The mix of recent regional industrial growth lends credence to an optimistic 2015 outlook. The broad professional and business services industry, our largest in employment, has provided a steady flow of new jobs since the recovery began in 2010. The education and health services industry ended 2014 as the strongest of our industrial pillars at 1 percent job growth over 2013 — demonstrating that the economy’s key drivers are on firm ground. Even consumer spendingdependent businesses finally showed signs of life, with hiring topping 2 percent in 2014, and catching up with the national pace for the first time during this recovery. Natural resources development (Marcellus Shale drilling and related activities) remains a small, but fast-growing industry here, though it looks to slow in 2015 – 16 with the recent plunge in natural gas prices. But this industry is only in its infancy here, with positive longer-term projections outweighing concerns about near-term weakness.

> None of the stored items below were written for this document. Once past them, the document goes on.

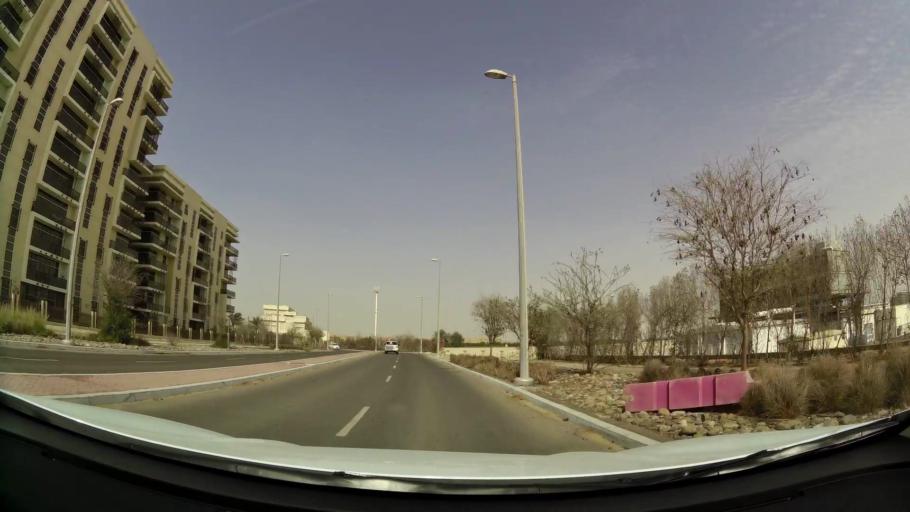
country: AE
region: Abu Dhabi
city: Abu Dhabi
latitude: 24.4092
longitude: 54.5374
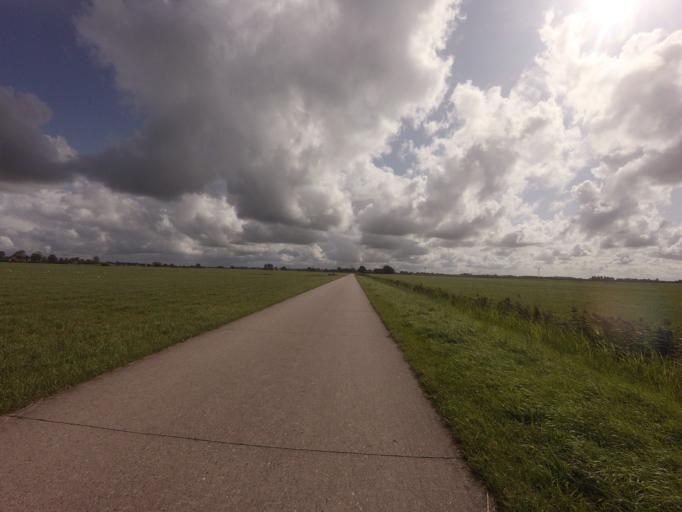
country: NL
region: Friesland
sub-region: Sudwest Fryslan
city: Scharnegoutum
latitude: 53.0697
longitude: 5.6380
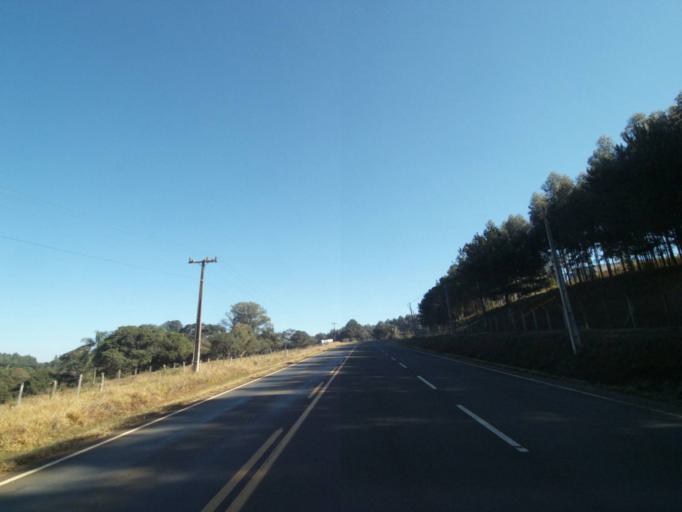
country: BR
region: Parana
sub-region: Tibagi
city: Tibagi
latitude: -24.5139
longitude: -50.4295
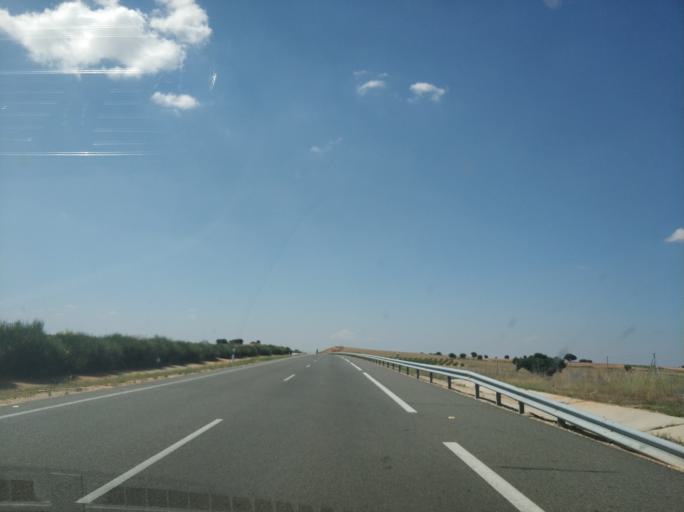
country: ES
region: Castille and Leon
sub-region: Provincia de Zamora
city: Cuelgamures
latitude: 41.2991
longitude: -5.7034
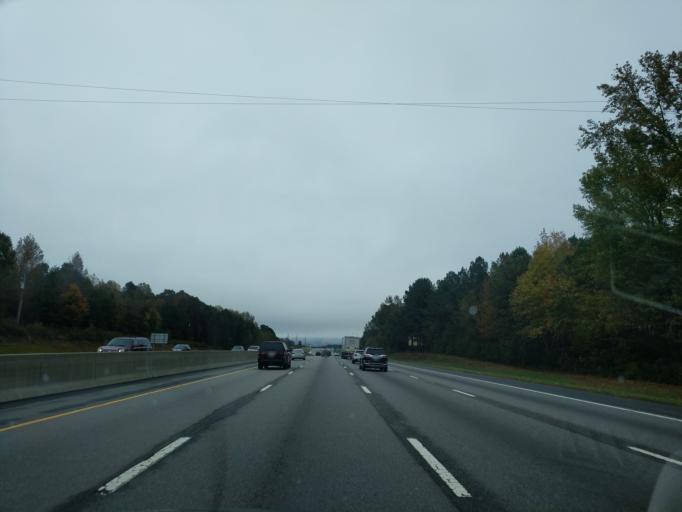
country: US
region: North Carolina
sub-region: Orange County
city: Hillsborough
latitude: 36.0739
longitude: -79.1811
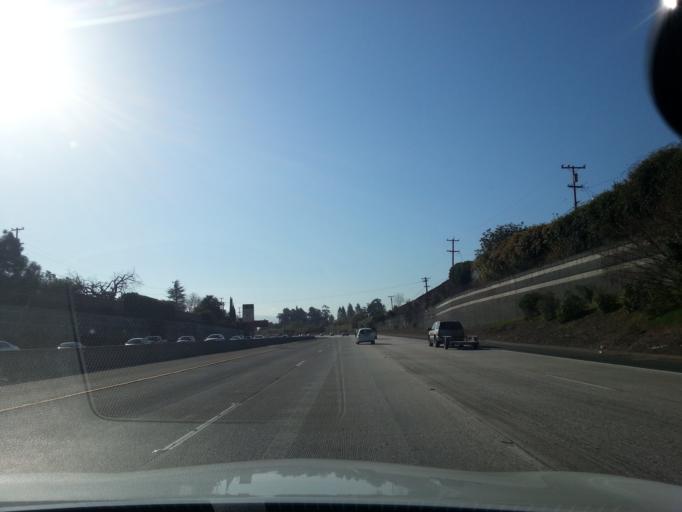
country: US
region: California
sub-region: Santa Clara County
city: Cupertino
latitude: 37.3144
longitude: -122.0463
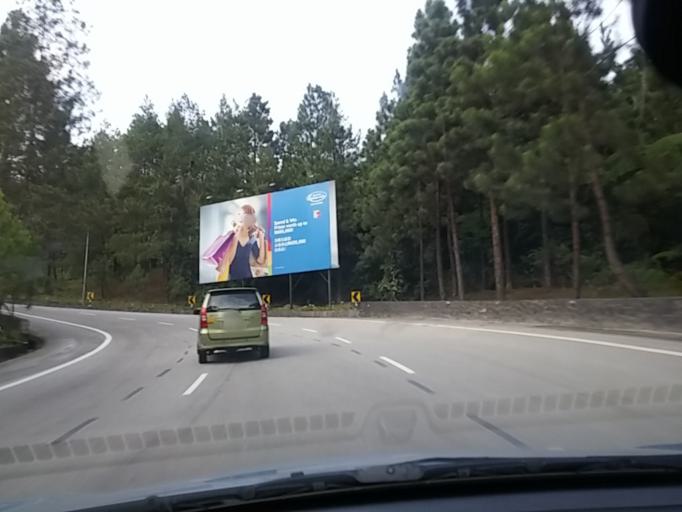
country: MY
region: Pahang
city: Kampung Bukit Tinggi, Bentong
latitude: 3.4159
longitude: 101.7850
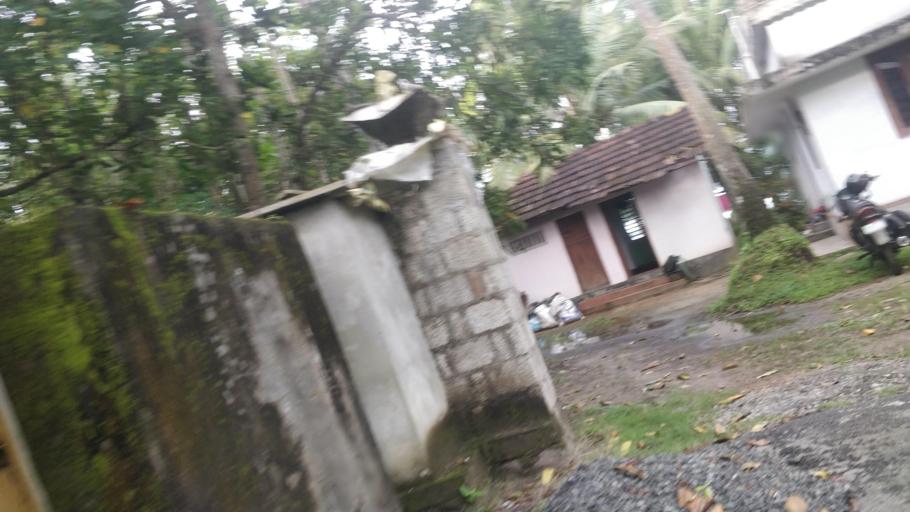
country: IN
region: Kerala
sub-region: Alappuzha
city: Shertallai
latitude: 9.6961
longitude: 76.3645
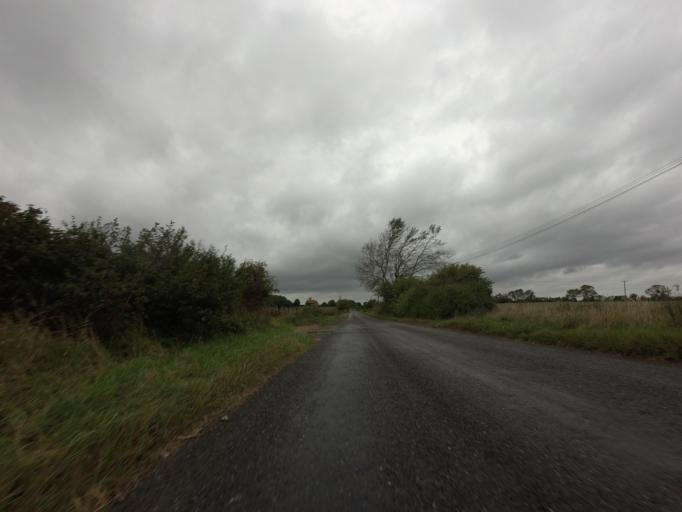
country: GB
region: England
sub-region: Cambridgeshire
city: Wimpole
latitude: 52.1737
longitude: -0.0248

On the downside, our manufacturing, transportation and utilities industries have shed jobs for two years. The declines have been marginal, but losses in these relatively high-paying industries apply the brakes to income growth, and therefore to consumption-driven business expansion. Yet, 2015 brings some upside potential. The Federal Reserve is likely to raise interest rates from their near-zero level by mid-year. While higher rates would normally discourage business expansion through more costly borrowing, businesses across the U.S. are simultaneously inching toward a capacity utilization rate that historically triggers the need for expansion. So businesses could find the reality of soon-to-rise interest rates incentive enough to act now, taking advantage of still-low borrowing costs and putting saved corporate profits of the past five years to productive use. Faster national economic growth in 2015 would be good news regionally, where manufacturing industries are tied to business expansion prospects. Pittsburgh’s manufacturing is most concentrated in metals, machinery, and computers and electronics, which all need business expansion to make meaningful progress.
By the end of 2014, Greater Pittsburgh’s housing market had cooled appreciably, setting the stage for a more traditional slow growth rate in 2015. Average existing regional home prices are nearly 11 percent above their pre-recession peak in 2006, compared with Pennsylvania and U.S. averages of 6 and 19 percent, respectively, below pre-recession peaks. So, while our 2015 house price gains won’t be eye-catching, we’ll still see the “wealth effect” benefits of a healthy housing market, leading to consumer confidence and spending potential.
Pittsburgh’s new residential permitting activity slowed in the second half of 2014 and finished marginally below the prior year’s pace. But, again, the pace of construction permitting here for new single-family homes is closer to equilibrium than it is in Pennsylvania or the nation. In housing markets, as with job creation, our region’s 2015 outlook is one of continued steady gains, as opposed to attention-grabbing recovery or acceleration.
Nonresidential construction is likely to remain strong with the completion of several major projects and groundbreaking for new ones.
Southwestern Pennsylvania’s long-time trend of population decline is in the early stages of a turnaround. With new industrial development, housing market stability, and broad urban development ongoing, we should retain and attract young workers and families for years to come. Reliable education, healthcare and financial industry employers are firmly entrenched and will support workforce development for the foreseeable future. Pittsburgh is well positioned to benefit from Marcellus gas drilling activity over the longer term. Skilled workers in this industry will find our low living costs attractive, and, as a result, migration trends are likely to see a boost over the coming decade.